Work item: Below are records. Copy every line with "monthly" in it.

Material for this exercise:
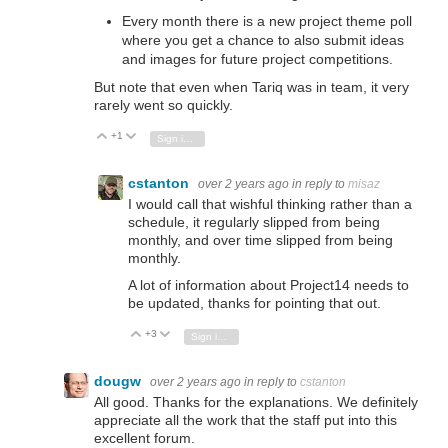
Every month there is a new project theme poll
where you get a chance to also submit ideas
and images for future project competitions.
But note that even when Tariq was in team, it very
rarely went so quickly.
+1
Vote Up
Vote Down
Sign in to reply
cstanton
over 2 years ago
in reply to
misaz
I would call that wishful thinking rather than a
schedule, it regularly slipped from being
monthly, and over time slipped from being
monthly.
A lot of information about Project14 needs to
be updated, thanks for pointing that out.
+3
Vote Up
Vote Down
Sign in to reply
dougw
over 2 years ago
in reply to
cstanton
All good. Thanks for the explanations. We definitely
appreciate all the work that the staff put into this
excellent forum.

--

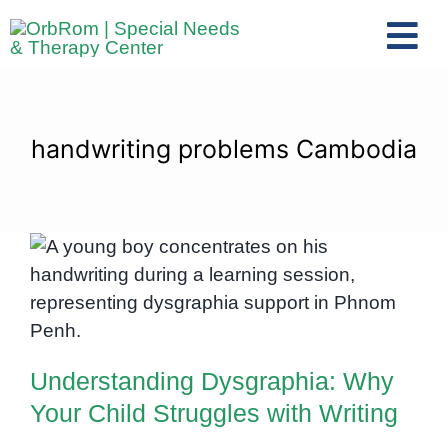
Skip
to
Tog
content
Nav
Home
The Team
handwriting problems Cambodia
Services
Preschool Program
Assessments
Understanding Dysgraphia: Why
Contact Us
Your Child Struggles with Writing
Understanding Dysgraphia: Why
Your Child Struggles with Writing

Result of this exercise:
monthly, and over time slipped from being
monthly.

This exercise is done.